Monthly Archives: November 2015

Just a few post-Thanksgiving thoughts

Well hello there everybody.  It’s been a while since the Society has posted here but we’re alive and well and we are thankful for that.  Our pastor has an interesting series going on about being thankful that I not only find interesting but very helpful for me and my own life.  This past year has been very challenging and to be honest I have some concerns about some things for the upcoming year.  I know that my being concerned in itself will not help but I’m only human, right?  Thai is why what my pastor had to say is so relevant.

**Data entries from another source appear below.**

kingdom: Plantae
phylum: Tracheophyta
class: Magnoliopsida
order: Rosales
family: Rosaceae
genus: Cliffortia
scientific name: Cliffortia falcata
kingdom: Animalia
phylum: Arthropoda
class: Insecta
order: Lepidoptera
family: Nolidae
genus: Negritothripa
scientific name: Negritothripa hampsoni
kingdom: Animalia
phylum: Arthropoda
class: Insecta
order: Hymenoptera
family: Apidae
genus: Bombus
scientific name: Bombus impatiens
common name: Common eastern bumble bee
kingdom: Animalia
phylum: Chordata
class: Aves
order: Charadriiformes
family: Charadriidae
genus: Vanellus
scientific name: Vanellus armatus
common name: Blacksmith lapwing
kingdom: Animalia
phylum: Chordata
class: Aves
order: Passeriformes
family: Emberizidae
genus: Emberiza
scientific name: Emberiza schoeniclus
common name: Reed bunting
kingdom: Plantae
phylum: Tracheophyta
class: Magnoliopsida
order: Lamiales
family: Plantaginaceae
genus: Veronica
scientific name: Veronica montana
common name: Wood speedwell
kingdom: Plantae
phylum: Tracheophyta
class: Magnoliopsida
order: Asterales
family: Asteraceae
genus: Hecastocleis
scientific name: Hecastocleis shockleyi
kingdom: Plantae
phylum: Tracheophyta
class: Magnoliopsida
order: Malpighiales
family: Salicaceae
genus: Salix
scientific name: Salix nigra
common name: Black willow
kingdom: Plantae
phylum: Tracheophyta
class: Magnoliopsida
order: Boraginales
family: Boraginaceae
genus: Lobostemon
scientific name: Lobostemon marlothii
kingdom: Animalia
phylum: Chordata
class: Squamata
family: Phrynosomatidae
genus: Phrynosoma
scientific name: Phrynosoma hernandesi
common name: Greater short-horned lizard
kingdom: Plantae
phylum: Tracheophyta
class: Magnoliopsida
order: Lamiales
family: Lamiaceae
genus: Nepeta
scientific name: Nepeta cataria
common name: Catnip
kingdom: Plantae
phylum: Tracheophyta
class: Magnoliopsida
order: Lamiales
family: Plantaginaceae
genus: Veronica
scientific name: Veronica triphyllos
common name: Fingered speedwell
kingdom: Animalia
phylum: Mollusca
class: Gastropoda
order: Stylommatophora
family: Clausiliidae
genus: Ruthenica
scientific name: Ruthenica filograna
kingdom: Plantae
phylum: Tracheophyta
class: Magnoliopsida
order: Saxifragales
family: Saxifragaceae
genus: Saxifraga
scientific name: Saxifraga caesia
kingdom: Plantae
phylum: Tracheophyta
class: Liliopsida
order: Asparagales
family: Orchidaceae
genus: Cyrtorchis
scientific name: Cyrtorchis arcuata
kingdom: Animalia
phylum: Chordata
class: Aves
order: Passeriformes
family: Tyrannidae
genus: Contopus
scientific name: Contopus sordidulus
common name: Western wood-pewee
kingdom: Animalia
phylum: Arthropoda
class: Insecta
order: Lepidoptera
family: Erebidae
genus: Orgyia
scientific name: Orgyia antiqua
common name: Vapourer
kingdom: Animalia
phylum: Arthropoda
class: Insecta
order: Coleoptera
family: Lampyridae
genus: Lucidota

First of all, as a man of faith, I have to not only pray for the best but to claim it.  If God is the ultimate provider, I have to trust that he will continue to need all of my and my family’s needs.  I choose to do exactly that.  In addition to that, as my pastor suggested, I have to be thankful for all that He has already done for me and He has done so much.  When I look at the lives of many I grew up with and so much of what I’ve seen on the news year after year, I can’t help but be thankful and appreciative for not only being here but to be in a much better place than I could have been.  I remember in the year 1996, I was in a video store (remember those?) whenI heard two gunshots ring out.  I told myself maybe it was just firecrackers until two women ran in and said that someone had gotten shot.  I stepped outside, went up the sidewalk and a teenage boy was laying on his back on the sidewalk with people crowded around him.  I remember his mother freaking out when she arrived.  According to witnesses, he was running for his life yelling “Leave me alone, leave me alone!” when a car full of goons drove up on him and shot him.  I found out the next morning that he did not survive.  When I looked up and visited his mother, a strong woman indeed, she said that a bunch of lowlife classmates of his were jealous because of his car and other things and had a beef with him.  She said that he tried to squash it himself but the wouldn’t let it go.  While I left with a certainty that she would be okay in the long run, especially with her son’s friends stepping up for her, I was so disturbed by the incident, and the overall hate and evil in this society, that I decided I didn’t want to have children.  Nineteen years later, I have a 13 year old and an 11 year old, both boys, both black boys.

The point is that my wife and I, even with the hate and evil in society, even with the odds against black males and with so much outside of us telling us that subjecting children to this cruel world was not the right thing to do, decided that we were going to be good parents and raise children who would contribute to making the  world a better place and that’s what we’re doing.  We’re not only praying and  trusting for the best that God has to offer them but we’re thankful for what God has already done for them.  Every day I’m thankful that our sons are good, well adjusted and smart young men.  I’m also thankful for the roof over our heads, the jobs that we have, the clothes in our wardrobe and the fact that we have good family around us.  Are we where we want to ultimately be?  Not really.  Are we better off that we could be?  Absolutely!  We are making up our minds to keep on pushing ahead, be thankful for what we have, to rejoice in what we are and where we are and if and when things get challenging, to claim the challenge met and to rejoice in our impending victory.  There’s still a little over a month left in the year 2015 and still plenty of time make sure we end it with a bang.  Society Simmons is thankful for life, for love, for family and for God!